Wow. Aside from the fact that there should definitely be a movie made of these escapades (The Anti-Social Network?), the DAO debacle spotlights something very important. It is past time to acknowledge that governance of public blockchains is happening, by actual identifiable people, and that these people’s actions impact consumers.
In other settings, such as a corporation, we call the people who take comparable actions officers, directors and controlling shareholders. Along with these titles, we burden them with fiduciary duties because we recognize that others trust them to make good decisions on their behalf. We should treat those that govern public blockchains the same way.
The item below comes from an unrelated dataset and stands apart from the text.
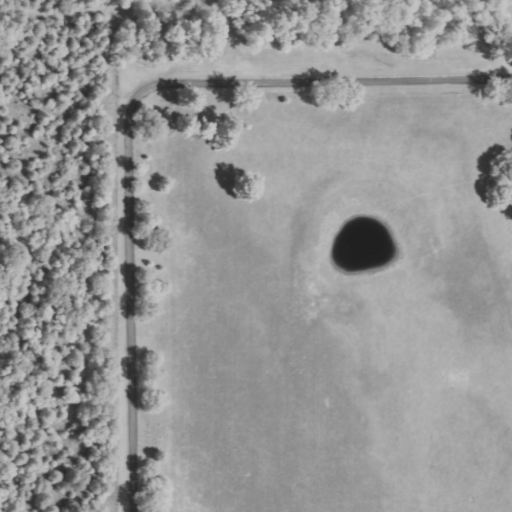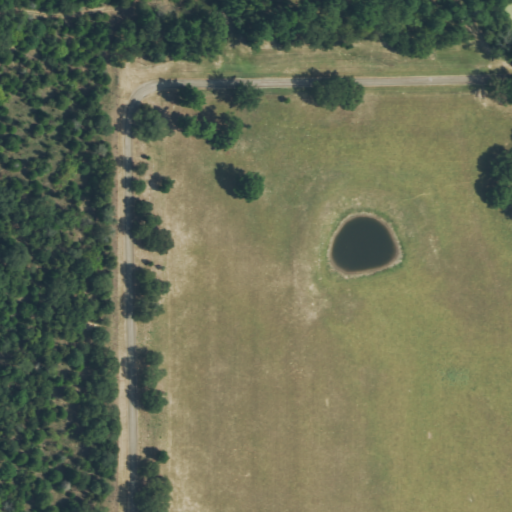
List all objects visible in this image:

Throughout the DAO episode, the Ethereum core developers have made critical decisions that impact Ethereum users. These include political choices (Should the blockchain be immutable? Should we treat the code exploitation as theft?) and technical choices (How do we write the code to take back the funds?).
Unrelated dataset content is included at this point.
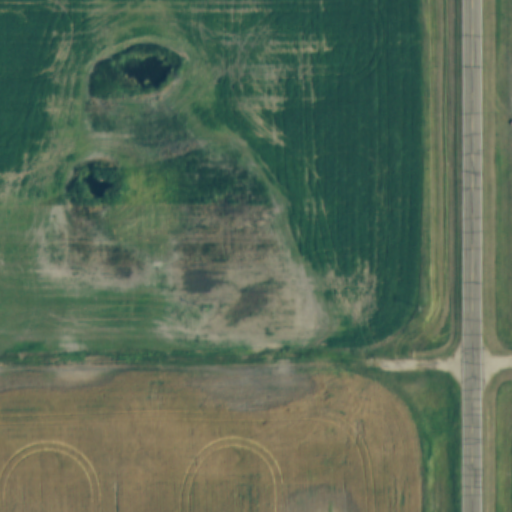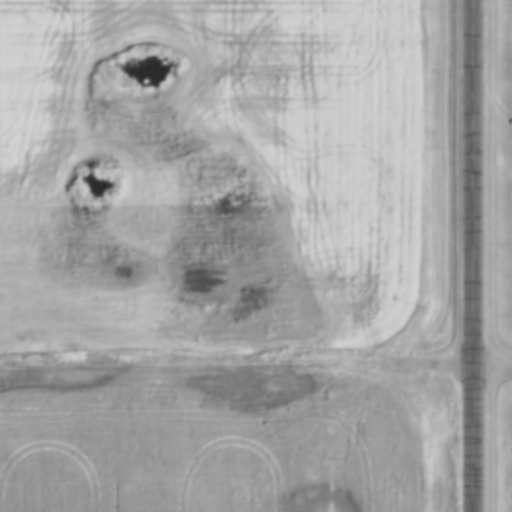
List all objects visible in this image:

The powerful miners of Ethereum, in voting for the hard fork by running the new software, made similarly critical choices for the network.
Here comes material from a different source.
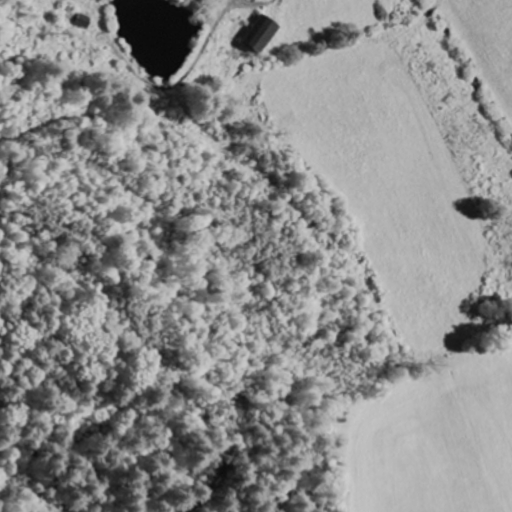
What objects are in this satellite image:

With millions of dollars of other people’s money on the line, these were enormous decisions for this small group of people to make. This exercise of power makes them look an awful lot like fiduciaries of ether holders, and maybe even of investors in the DAO. Notably, the core developers and big miners have been making similarly consequential decisions since the blockchain’s creation — the hard fork drama just makes this more transparent.
Treating the core developers and big miners of public blockchains as fiduciaries would set a clear standard for performance, make them accountable for actions that significantly impact other people, and ensure that they take their creation and operation of these public systems seriously.